The head of the Roman Catholic Church declared during a conference on Monday that marriage is by definition a union of man and woman, defying past claims by some that the Church was considering a change in its views on same-sex unions and sexuality.
Pope Francis remarks came during an address before a Church group known as a Colloquium in which he spoke about the need for strong families and to recognize "man and woman" as the "root of marriage and family."
"It is fitting that you have gathered here in this international colloquium to explore the complementarity of man and woman," stated the pontiff. "This complementarity is at the root of marriage and family, which is the first school where we learn to appreciate our own and others' gifts, and where we begin to acquire the arts of living together."

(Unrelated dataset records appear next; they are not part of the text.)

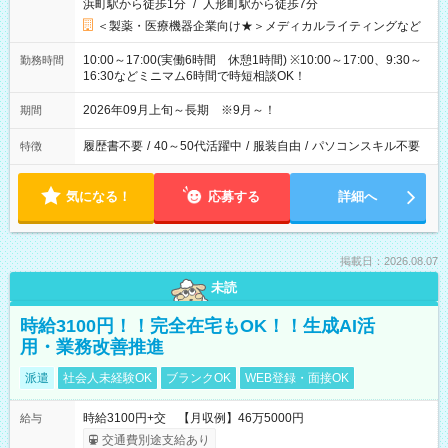
浜町駅から徒歩1分
/
人形町駅から徒歩7分
＜製薬・医療機器企業向け★＞メディカルライティングなど
10:00～17:00(実働6時間 休憩1時間) ※10:00～17:00、9:30～
勤務時間
16:30などミニマム6時間で時短相談OK！
2026年09月上旬～長期 ※9月～！
期間
履歴書不要
/
40～50代活躍中
/
服装自由
/
パソコンスキル不要
特徴
気になる！
応募する
詳細へ
掲載日：2026.08.07
未読
時給3100円！！完全在宅もOK！！生成AI活
用・業務改善推進
派遣
社会人未経験OK
ブランクOK
WEB登録・面接OK
時給3100円+交 【月収例】46万5000円
給与
交通費別途支給あり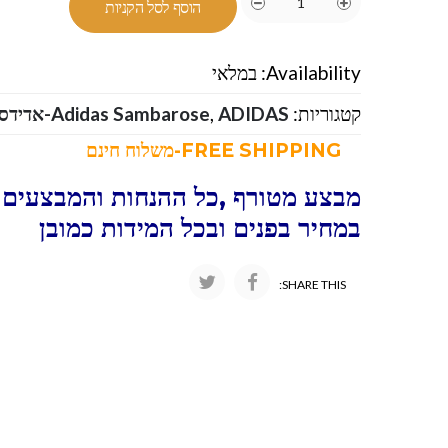
הוסף לסל הקניות
Availability:
במלאי
קטגוריות:
ADIDAS-אדידס
,
Adidas Sambarose
FREE SHIPPING-משלוח חינם
מבצע מטורף ,כל ההנחות והמבצעים ו
במחיר בפנים ובכל המידות כמובן
SHARE THIS: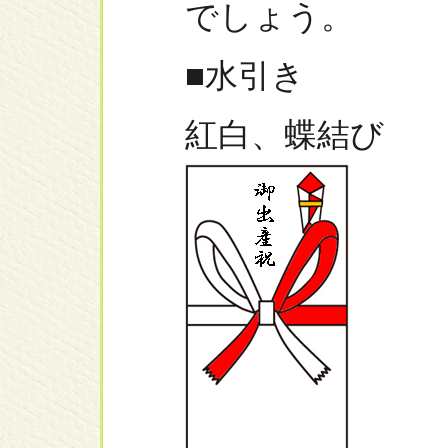
でしょう。
■水引き
紅白、蝶結び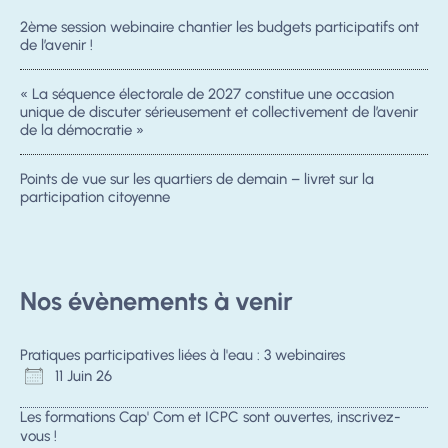
2ème session webinaire chantier les budgets participatifs ont
de l’avenir !
« La séquence électorale de 2027 constitue une occasion
unique de discuter sérieusement et collectivement de l’avenir
de la démocratie »
Points de vue sur les quartiers de demain – livret sur la
participation citoyenne
Nos évènements à venir
Pratiques participatives liées à l'eau : 3 webinaires
11 Juin 26
Les formations Cap' Com et ICPC sont ouvertes, inscrivez-
vous !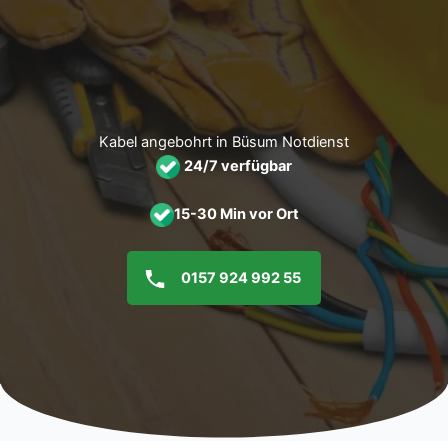
Zum
Inhalt
springen
Kabel angebohrt in Büsum Notdienst
24/7 verfügbar
15-30 Min vor Ort
0157 924 992 55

Francis also stated in his remarks before a Church group known as a Colloquium that "marriage and the family are in crisis."
"We now live in a culture of the temporary, in which more and more people are simply giving up on marriage as a public commitment," continued Francis. "This revolution in manners and morals has often flown the flag of freedom, but in fact it has brought spiritual and material devastation to countless human beings, especially the poorest and most vulnerable."
Since becoming pope, Francis has been seen by many pro-gay rights groups as being more welcoming of the LGBT community than his predecessors.
Last year, Francis garnered many headlines when he said in an interview that he refused to pass judgment on gay Christians.
"If someone is gay and is searching for the Lord and has good will, then who am I to judge him?" stated Francis, which encouraged the major LGBT publication the Advocate to label him person of the year.
In the spring, Pope Francis called for an October meeting meant to look at the Church's views on issues like divorce, contraception, and gay unions.
American media outlets believed that the October meeting signaled a new direction for the Church, including a possible change in policy regarding the institution's teaching on marriage.
Coverage of October's Synod of Bishops conference attracted criticism from those within the Church, including Philadelphia Archbishop Charles J. Chaput.
Chaput recently told an audience in New York that he was "very disturbed" by press reports of last month's synod, saying, "I think confusion is of the devil, and I think the public image that came across was of confusion," adding that "I don't think that was the real thing there."
The Colloquium meets through Wednesday to discuss matters regarding the institution of marriage. Speakers from various religious traditions, including Christian and non-Christian perspectives, are scheduled to give presentations.
Russell D. Moore, the president of the Ethics and Religious Liberty Commission of the Southern Baptist Convention, will provide the evangelical Christian perspective about marriage.